Supplied records section start

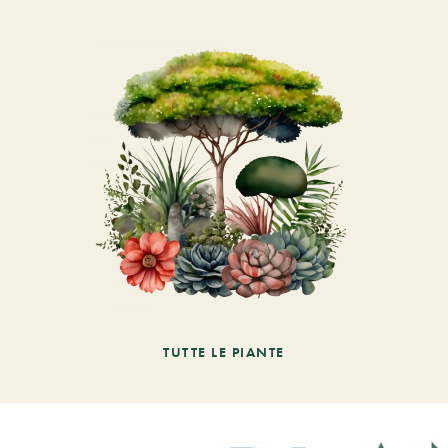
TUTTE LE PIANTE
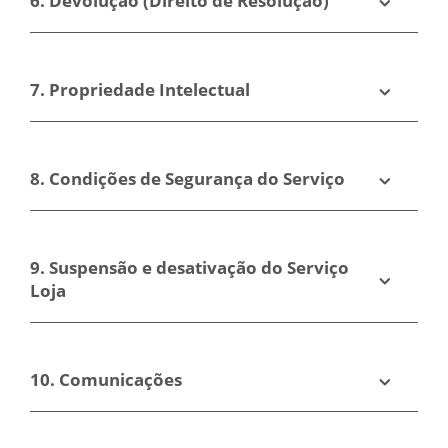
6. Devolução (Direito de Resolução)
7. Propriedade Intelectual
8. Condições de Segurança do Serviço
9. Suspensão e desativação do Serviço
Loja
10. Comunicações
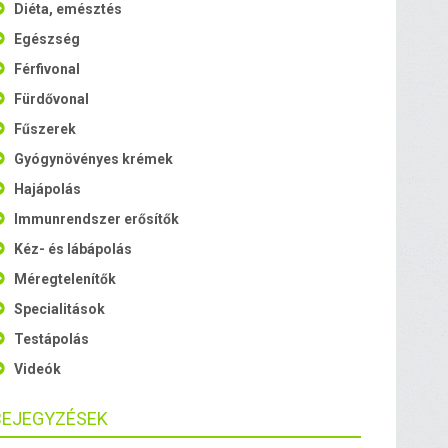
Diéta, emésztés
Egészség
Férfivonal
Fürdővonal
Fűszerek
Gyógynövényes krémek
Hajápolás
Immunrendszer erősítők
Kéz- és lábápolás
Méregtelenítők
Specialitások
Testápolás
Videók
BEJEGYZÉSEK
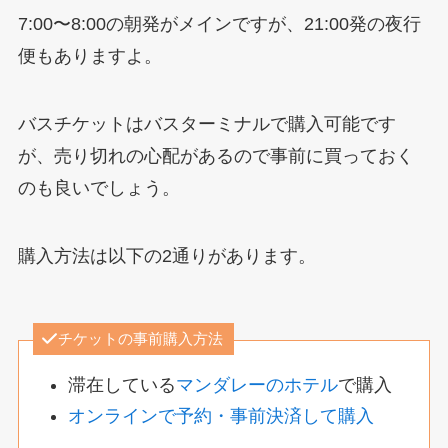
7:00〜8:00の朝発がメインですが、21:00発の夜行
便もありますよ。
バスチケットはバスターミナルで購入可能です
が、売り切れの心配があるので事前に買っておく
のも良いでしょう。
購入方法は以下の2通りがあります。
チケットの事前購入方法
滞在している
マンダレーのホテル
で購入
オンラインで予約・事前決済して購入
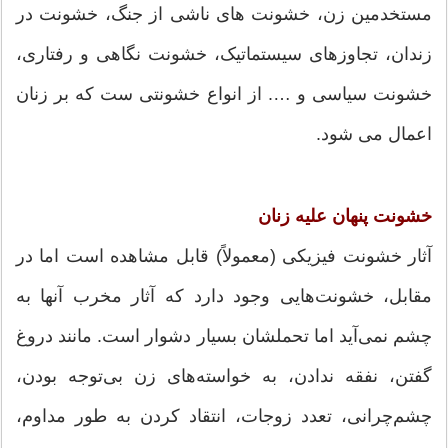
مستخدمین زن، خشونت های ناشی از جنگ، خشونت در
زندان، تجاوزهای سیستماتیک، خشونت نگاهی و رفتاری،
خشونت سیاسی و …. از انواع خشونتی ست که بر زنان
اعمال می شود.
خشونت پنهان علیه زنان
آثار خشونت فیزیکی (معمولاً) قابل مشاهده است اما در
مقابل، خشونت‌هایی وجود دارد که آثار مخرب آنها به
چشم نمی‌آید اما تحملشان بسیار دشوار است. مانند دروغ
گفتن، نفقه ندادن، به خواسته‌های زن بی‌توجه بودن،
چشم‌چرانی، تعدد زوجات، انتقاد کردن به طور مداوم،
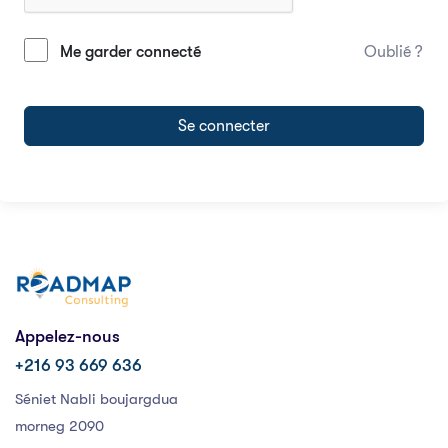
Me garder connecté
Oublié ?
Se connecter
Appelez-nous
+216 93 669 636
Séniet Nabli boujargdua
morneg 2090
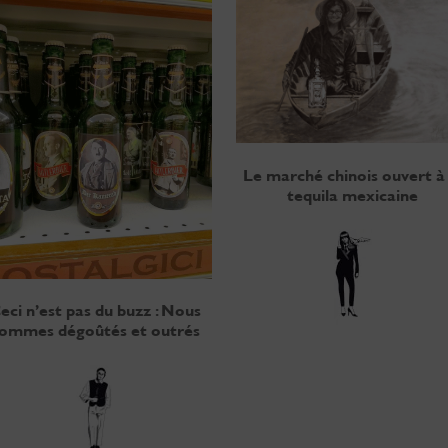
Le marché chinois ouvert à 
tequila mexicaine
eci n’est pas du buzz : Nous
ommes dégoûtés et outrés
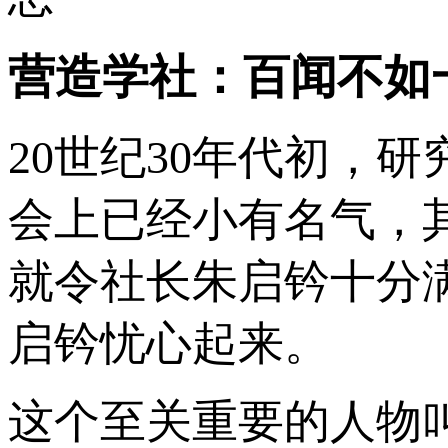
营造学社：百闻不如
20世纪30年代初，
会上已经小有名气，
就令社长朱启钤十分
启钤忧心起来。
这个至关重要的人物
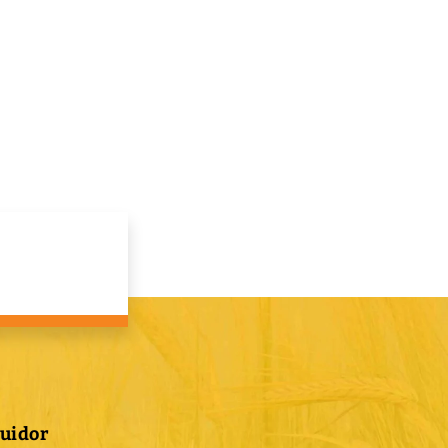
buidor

Supplied records section end

> _What the exercise asks_
Using the listing above, set down exactly each line from the one containing "ommes dégoûtés et outrés" through the final line, and leave out pictures.

> _Output of the exercise_
ommes dégoûtés et outrés
营造学社：百闻不如
20世纪30年代初，
会上已经小有名气，
就令社长朱启钤十分
启钤忧心起来。
这个至关重要的人物
buidor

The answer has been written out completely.